New reports are suggesting that a security flaw in SAP AG’s Afaria mobile management system could allow hackers to wipe mobile devices; an action that’s only taken by companies for consumers who have lost their devices or had them stolen.

“Ordinarily, system administrators send a signed SMS from an Afaria server to lock or unlock a phone, wipe it, request an activity log, block the user, disable the Wi-Fi or obtain location data,” according to Wired.

“But researchers at ERPScan found that the signature is not secure. The signature uses a SHA256 hash composed from three different values: the mobile device ID, or IMEI; a transmitter ID, and a LastAdminSession value.”

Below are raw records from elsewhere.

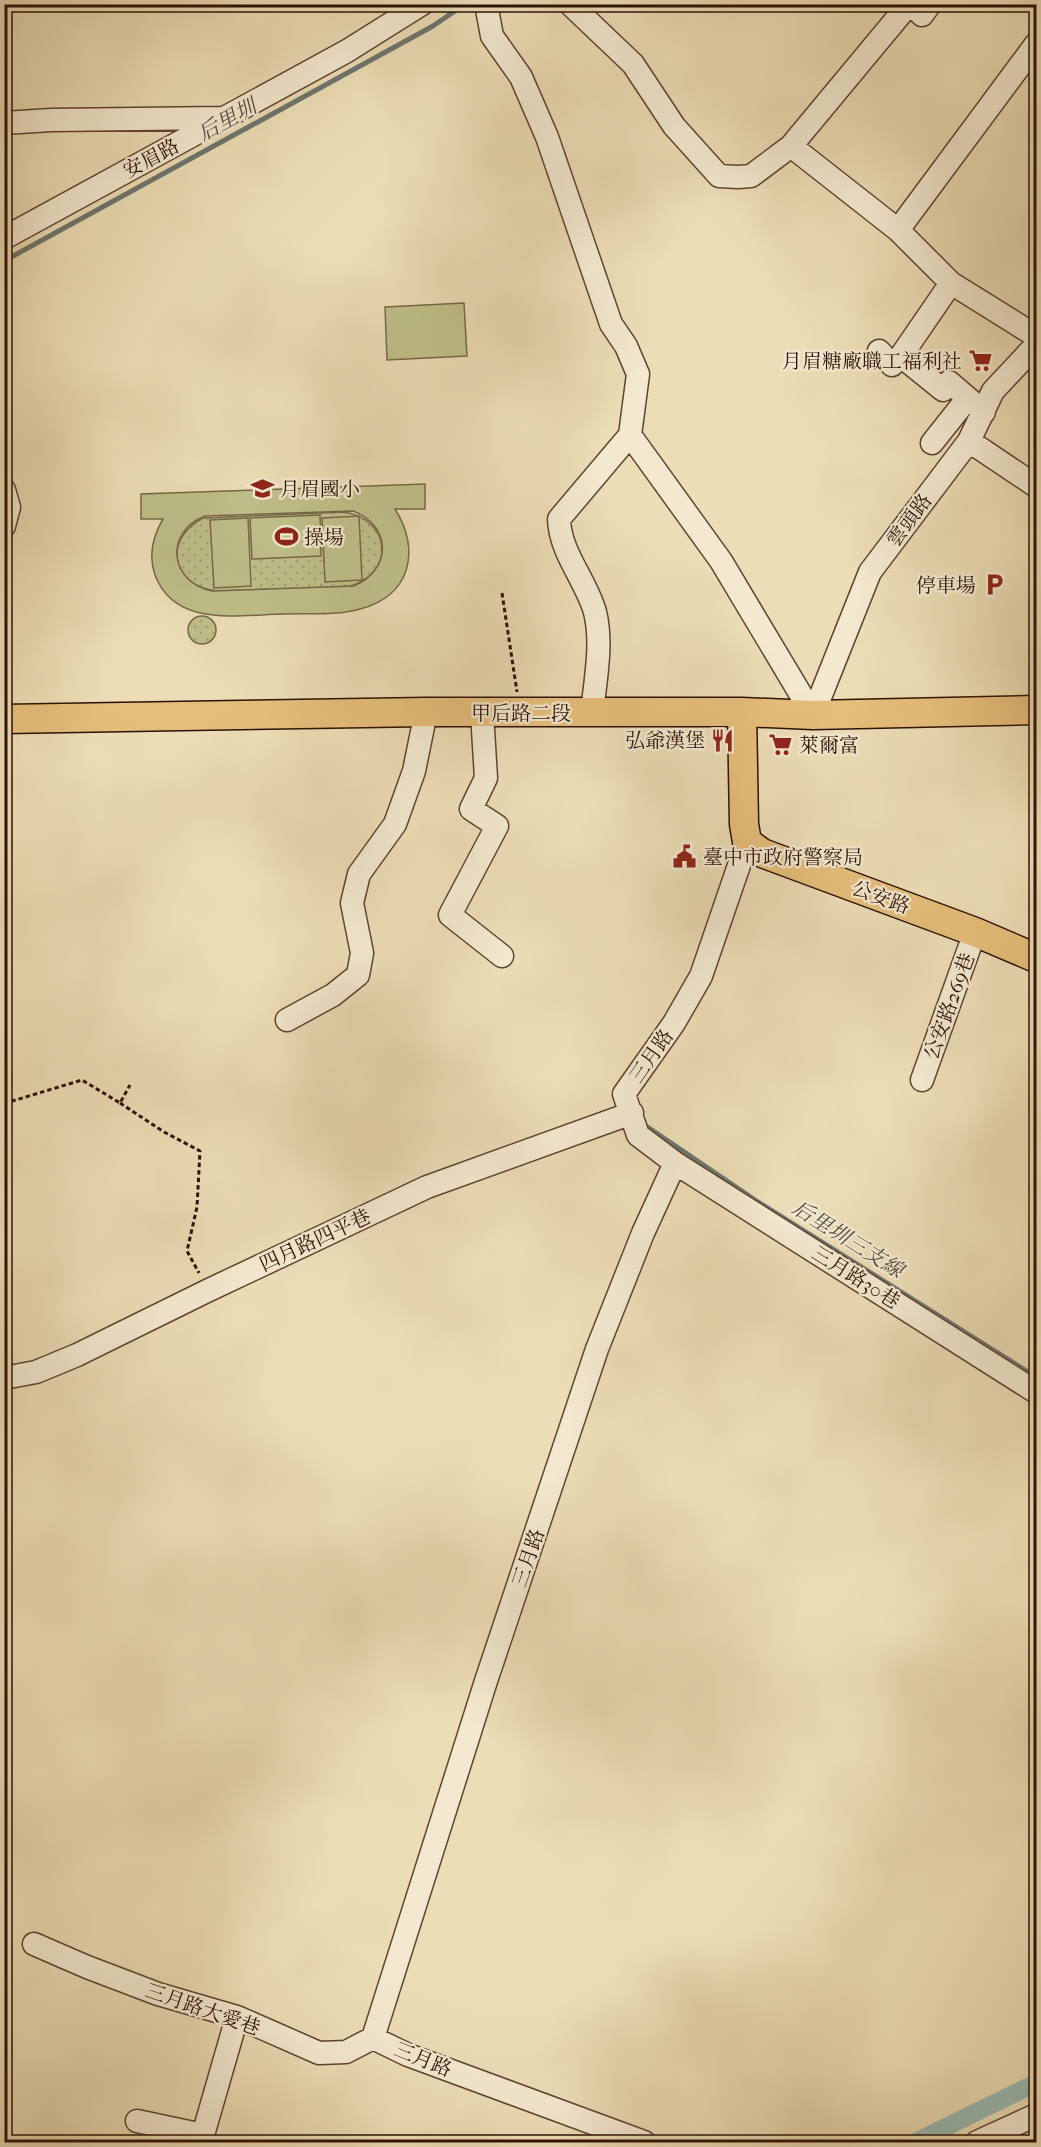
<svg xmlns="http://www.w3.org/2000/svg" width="1041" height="2147" viewBox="0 0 1041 2147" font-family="'IM FELL French Canon','Noto Serif TC',serif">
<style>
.grass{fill:url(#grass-dots);stroke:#766848;stroke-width:1.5}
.garden{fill:#bfbf89;stroke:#766848;stroke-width:1.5;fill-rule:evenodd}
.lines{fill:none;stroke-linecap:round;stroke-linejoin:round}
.stream{stroke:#6e776e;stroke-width:5}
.canal{stroke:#99bbb3;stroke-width:18}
.minor-casing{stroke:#5d4433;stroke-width:25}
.major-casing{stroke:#2d1107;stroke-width:31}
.path{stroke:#2d1107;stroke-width:3;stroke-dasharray:4.5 3;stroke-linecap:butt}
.minor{stroke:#f3e9d0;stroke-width:22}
.major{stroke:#e6be7b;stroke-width:28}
.labels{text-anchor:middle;stroke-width:4.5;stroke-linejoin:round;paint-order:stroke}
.street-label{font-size:20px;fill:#2d1107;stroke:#f3e9d0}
.poi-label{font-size:20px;fill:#2d1107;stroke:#f3e9d0;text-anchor:start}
.water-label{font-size:21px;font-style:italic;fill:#534c43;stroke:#f3e9d0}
</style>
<defs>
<pattern id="grass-dots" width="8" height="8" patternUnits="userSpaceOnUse" patternTransform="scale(1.5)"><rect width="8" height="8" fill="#bfbf89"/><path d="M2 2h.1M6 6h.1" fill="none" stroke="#a4a375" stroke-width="1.8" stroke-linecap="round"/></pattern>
</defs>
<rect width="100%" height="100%" fill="#ecddb6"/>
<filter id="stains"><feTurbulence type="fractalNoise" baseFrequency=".00333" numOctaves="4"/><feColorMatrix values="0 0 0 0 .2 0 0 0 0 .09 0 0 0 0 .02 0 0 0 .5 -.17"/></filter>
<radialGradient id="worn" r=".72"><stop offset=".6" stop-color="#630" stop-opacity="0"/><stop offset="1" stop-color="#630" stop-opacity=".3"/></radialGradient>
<path class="grass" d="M 345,512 C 393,521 395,575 347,587 L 217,591 C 171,586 162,540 203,518 Z
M188 630a14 14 0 1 1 28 0a14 14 0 1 1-28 0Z"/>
<path class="garden" d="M 464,303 L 467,356 L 387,360 L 385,307 Z
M 425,484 L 425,509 L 395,509 C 421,550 411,596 360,609 C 336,616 308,613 283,614 C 238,615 175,628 155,575 C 148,555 153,536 163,519 L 141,519 L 141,494 ZM 353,511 C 392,526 392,570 354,586 L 212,591 C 169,582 164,532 205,516 Z
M 320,515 L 321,556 L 252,559 L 250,518 Z
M 359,516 L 362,580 L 325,582 L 322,518 Z
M 248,518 L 251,586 L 214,588 L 210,520 Z"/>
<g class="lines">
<path class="stream" d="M 4,261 L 433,26 L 465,4
M 643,1124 L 755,1200 L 1036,1377"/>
<path class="canal" d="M 915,2142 L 1036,2083"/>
<defs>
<path id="minor" d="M 486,4 L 492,36 L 521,77 L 547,137 L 611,324 L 626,346 L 638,374 L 630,435 L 559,519 C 560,553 586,580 595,612 C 603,644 595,681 592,713
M 570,4 L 633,64 L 674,126 L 719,176 L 738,177 L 751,176 L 791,146 L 898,230 L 951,283 L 1036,336
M 912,4 L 922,15 L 930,4
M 4,123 L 51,120 L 222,118
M 791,146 L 909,4
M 898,230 L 1036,44
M 4,238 L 347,51 L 422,4
M 951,283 L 901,356 L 943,390 L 949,382 L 984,412
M 879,351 L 892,365 L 901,356
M 630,435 L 721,561 L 813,715
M 969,441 L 1036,486
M 932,443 L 967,399
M 4,490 L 9,507 L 4,526
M 482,713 L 486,778 L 471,809 L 497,826 L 450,915 L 502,956
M 813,715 L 870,572 L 969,441 L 993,391 L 1036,345
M 747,842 L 701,976 L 674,1023 L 624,1094 L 638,1135 L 675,1163 L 1036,1392
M 287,1020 L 333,995 L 358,975 L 362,953 L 352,903 L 359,874 L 395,824 L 414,771 L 426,712
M 922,1080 L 975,932
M 4,1378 L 36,1372 L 77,1355 L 209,1290 L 427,1187 L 632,1113
M 34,1944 L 87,1967 L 158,1994 L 237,2017 L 319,2053 L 346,2052 L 373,2038
M 373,2038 L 486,1681 L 597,1349 L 643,1233 L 675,1163
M 373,2038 L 408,2055 L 644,2142
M 137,2121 L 203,2135 L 237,2017
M 977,2142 L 1036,2115"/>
<path id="major" d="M 742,712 L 744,824 L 747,842 L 762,853 L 975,932 L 1036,958
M 4,719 L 426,712 L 742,712 L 813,715 L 1036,710"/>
</defs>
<use href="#minor" class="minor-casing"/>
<use href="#major" class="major-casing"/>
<path class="path" d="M 502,593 L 517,692
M 4,1101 L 9,1102 L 82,1080 L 120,1103 L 130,1085
M 120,1103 L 164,1132 L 200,1151 L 197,1207 L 187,1251 L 199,1273"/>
<use href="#minor" class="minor"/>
<use href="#major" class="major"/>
</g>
<defs>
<symbol id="supermarket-bare" viewBox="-9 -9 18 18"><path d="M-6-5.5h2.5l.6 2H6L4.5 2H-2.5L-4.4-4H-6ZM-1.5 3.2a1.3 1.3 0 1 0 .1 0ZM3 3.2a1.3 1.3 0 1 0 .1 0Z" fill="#8f2418" stroke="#f3e9d0" stroke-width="2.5" paint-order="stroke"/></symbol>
<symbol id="school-bare" viewBox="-9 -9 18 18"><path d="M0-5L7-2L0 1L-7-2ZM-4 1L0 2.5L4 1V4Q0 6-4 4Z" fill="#8f2418" stroke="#f3e9d0" stroke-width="2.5" paint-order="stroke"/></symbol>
<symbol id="stadium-bare" viewBox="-9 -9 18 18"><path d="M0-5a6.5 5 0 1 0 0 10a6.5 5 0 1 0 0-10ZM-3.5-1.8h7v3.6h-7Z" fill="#8f2418" stroke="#f3e9d0" stroke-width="2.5" paint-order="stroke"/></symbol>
<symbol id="parking-bare" viewBox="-9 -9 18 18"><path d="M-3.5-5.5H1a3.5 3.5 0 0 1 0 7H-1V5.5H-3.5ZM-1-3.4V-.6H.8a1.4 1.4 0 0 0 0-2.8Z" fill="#8f2418" stroke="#f3e9d0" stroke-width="2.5" paint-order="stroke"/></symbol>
<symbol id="restaurant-bare" viewBox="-9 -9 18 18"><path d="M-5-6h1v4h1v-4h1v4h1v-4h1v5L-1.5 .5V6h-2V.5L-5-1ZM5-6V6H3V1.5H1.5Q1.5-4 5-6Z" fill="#8f2418" stroke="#f3e9d0" stroke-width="2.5" paint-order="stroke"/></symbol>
<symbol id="civic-bare" viewBox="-9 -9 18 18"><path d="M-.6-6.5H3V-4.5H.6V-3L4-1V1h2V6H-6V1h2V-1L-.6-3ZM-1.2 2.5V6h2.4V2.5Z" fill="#8f2418" stroke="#f3e9d0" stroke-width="2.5" paint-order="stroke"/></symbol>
</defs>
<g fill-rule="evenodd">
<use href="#supermarket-bare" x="964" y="344" width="33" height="33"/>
<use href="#school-bare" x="246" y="472" width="33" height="33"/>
<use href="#stadium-bare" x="270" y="520" width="33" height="33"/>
<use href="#parking-bare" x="978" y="568" width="33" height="33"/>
<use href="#restaurant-bare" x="706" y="724" width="33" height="33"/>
<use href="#supermarket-bare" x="764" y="728" width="33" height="33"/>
<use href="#civic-bare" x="668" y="840" width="33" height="33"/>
</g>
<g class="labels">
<g class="street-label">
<text transform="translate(151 158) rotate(-28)" y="7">安眉路</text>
<text transform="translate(909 520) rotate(-53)" y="7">雲頭路</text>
<text x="521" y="720">甲后路二段</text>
<text transform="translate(881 897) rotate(20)" y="7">公安路</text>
<text transform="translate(949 1006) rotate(-70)" y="7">公安路269巷</text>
<text transform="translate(651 1056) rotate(-55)" y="7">三月路</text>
<text transform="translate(315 1240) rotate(-25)" y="7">四月路四平巷</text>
<text transform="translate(856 1277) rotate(32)" y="7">三月路30巷</text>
<text transform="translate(528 1558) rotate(-71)" y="7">三月路</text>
<text transform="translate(203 2009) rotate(19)" y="7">三月路大愛巷</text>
<text transform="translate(423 2059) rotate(22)" y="7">三月路</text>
</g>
<g class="poi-label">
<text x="962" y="368" text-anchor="end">月眉糖廠職工福利社</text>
<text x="280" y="496">月眉國小</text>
<text x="304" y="544">操場</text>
<text x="976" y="592" text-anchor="end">停車場</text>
<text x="705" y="747" text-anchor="end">弘爺漢堡</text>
<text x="799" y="752">萊爾富</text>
<text x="703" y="864">臺中市政府警察局</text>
</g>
<g class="water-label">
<text transform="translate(227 120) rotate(-29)" y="7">后里圳</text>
<text transform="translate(848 1239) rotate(32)" y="7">后里圳三支線</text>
</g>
</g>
<rect width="1041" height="2147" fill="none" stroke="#ecddb6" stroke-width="24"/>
<rect x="6" y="6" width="1029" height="2135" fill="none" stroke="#2d1107" stroke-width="3"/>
<rect x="12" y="12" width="1017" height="2123" fill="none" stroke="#2d1107" stroke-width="1.5"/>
<rect width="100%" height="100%" filter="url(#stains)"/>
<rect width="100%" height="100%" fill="url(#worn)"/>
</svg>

The transmitter ID isn’t hard for hackers to obtain and the ID is paired with a LastAdminSession timestamp that can be chosen at random. The next step is getting a phone number or International Mobile Station Equipment Identity and according to the report it’s fairly possible for hackers to guess the IMEI.

“Because the vulnerability is in the management system, not a phone’s operating system, it affects all mobile operating systems used with the Afaria server—Windows Phone, Android, iOS, BlackBerry and others,” according to Wired.

“Afaria is considered one of the top mobile device management platforms on the market, and ERPScan estimates that more than 130 million phones would be affected by the vulnerability. The ERPScan researchers presented their findings last week at the Hacker Halted conference in Atlanta, but say many companies who use the Afaria system did not get the message.

Wired is relating this hack to the Stagefright hack that solely affected Android devices through a malicious text message, However, this hack has the potential to affect a larger range of mobile companies and their devices. If a hacker wipes a consumers phones there is a possibility that the information will be completely lost, if not, it would take days to restore the information lost to the hackers, according to the report.